Prof. Orłowski: Pogrzeb królowej Elżbiety może być podobny do pożegnania papieża Jana Pawła II
- Wiele wskazuje, że takiej ceremonii pogrzebowej Wielka Brytania nie znała. Jeśli można porównywać do wielkości pogrzebu z taką liczbą przedstawicieli zagranicznych państw, to do pożegnania ojca świętego Jana Pawła II, czy japońskiego cesarza Hirohito - mówił na antenie Polsat News prof. Tomasz Orłowski, były dyplomata.
W sobotę Rada Akcesyjna zebrała się, aby formalnie proklamować Karola III królem. - Niniejszym jednym głosem i zgodą języka i serca ogłaszamy, że książę Karol, przez śmierć naszej monarchini, staje się Królem Karolem III z łaski Boga. Boże chroń króla! - wybrzmiało w Pałacu św. Jakuba w Londynie. Podczas uroczystości głos zabrał sam król. - Ze smutkiem przyjmuję na siebie obowiązki suwerena, które mi przekazano - powiedział Karol III i dodał, że będzie inspirował się działaniami matki, "aby zapewnić pokój i dobrobyt narodowi".
Proklamacja, która odbyła się w sobotę przed południem, to był akt formalny, związany z automatycznym przejęciem tronu przez następcę. - To jest tradycja pochodząca jeszcze ze średniowiecza, poza faktem, że następca tronu w momencie śmierci poprzednika staje się monarchą, istnieje zwyczaj, w którym poddani wyrażają swoją chęć służenia nowemu monarsze - przyznał na antenie Polsat News profesor Tomasz Orłowski.
Największa ceremonia w historii
- Prawdopodobnie takiej wielkości ceremonii pogrzebowej Wielka Brytania wcześniej nie znała. Dzisiaj, jeśli można porównywać do wielkości pogrzebu z taką liczbą przedstawicieli zagranicznych państw, to do pogrzebu Jana Pawła II, czy japońskiego cesarza Hirohito - mówił w telewizji były dyplomata.
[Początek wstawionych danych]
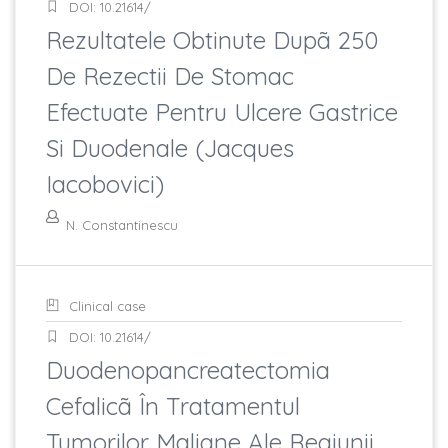
DOI: 10.21614/
Rezultatele Obtinute Dupã 250
De Rezectii De Stomac
Efectuate Pentru Ulcere Gastrice
Si Duodenale (Jacques
Iacobovici)
N. Constantinescu
Clinical case
DOI: 10.21614/
Duodenopancreatectomia
Cefalicã În Tratamentul
Tumorilor Maligne Ale Regiunii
Pogrzeb monarchini będzie największą tego typu operacją w historii ludzkości. Jej śmierć uruchomiła serię starannie skonstruowanych na tę smutną okoliczność planów, które były znane jako "Operacja London Bridge".
W sobotę poinformowano, że dzień pogrzebu Elżbiety II będzie wolny od pracy. Data ceremonii została już oficjalnie ogłoszona, odbędzie się ona w poniedziałek 19 września.
Książę William wspomina królową
Wnuk opisał monarchinię jako "niezwykłego przywódcę, którego zaangażowanie na rzecz kraju, królestw i Wspólnoty Narodów było absolutne". Książę William, którego cytuje brytyjski "Daily Mail", przyznał, że minie "trochę czasu", zanim "życie bez babci stanie się prawdziwe".
"Była przy mnie w najszczęśliwszych chwilach. Była też przy mnie podczas najsmutniejszych dni mojego życia. Wiedziałem, że ten dzień nadejdzie, ale minie trochę czasu, zanim rzeczywistość życia bez babci naprawdę stanie się prawdziwa" - napisał książę w oświadczeniu.
Następca brytyjskiego tronu książę William wraz z żoną, księżną Kate oraz jego młodszy brat, książę Harry ze swoją żoną, księżną Meghan wyszli wspólnie w sobotę przed zamek w Windsorze, aby obejrzeć kwiaty złożone przed bramą po śmierci królowej Elżbiety II. Podeszli też do zgromadzonych przed zamkiem ludzi, rozmawiając z nimi i ściskając ręce.
Od czasu, gdy na początku 2020 r. Harry i Meghan ogłosili rezygnację z pełnienia obowiązków członków rodziny królewskiej i wyjechali do USA, skąd pochodzi Meghan, stosunki między braćmi, były bardzo chłodne. Jak zwracały uwagę brytyjskie media, zanim w czwartek obaj pojechali do umierającej babci, nie spotkali się ze sobą, chociaż w związku z wizytą Harry'ego w Wielkiej Brytanii, obaj przebywali na terenie posiadłości, na której jest zamek w Windsorze, w odległości zaledwie kilkuset metrów od siebie.
Harry przyjechał do zamku Balmoral w Szkocji w czwartek, jako ostatni i wyjechał stamtąd jako pierwszy, następnego dnia rano.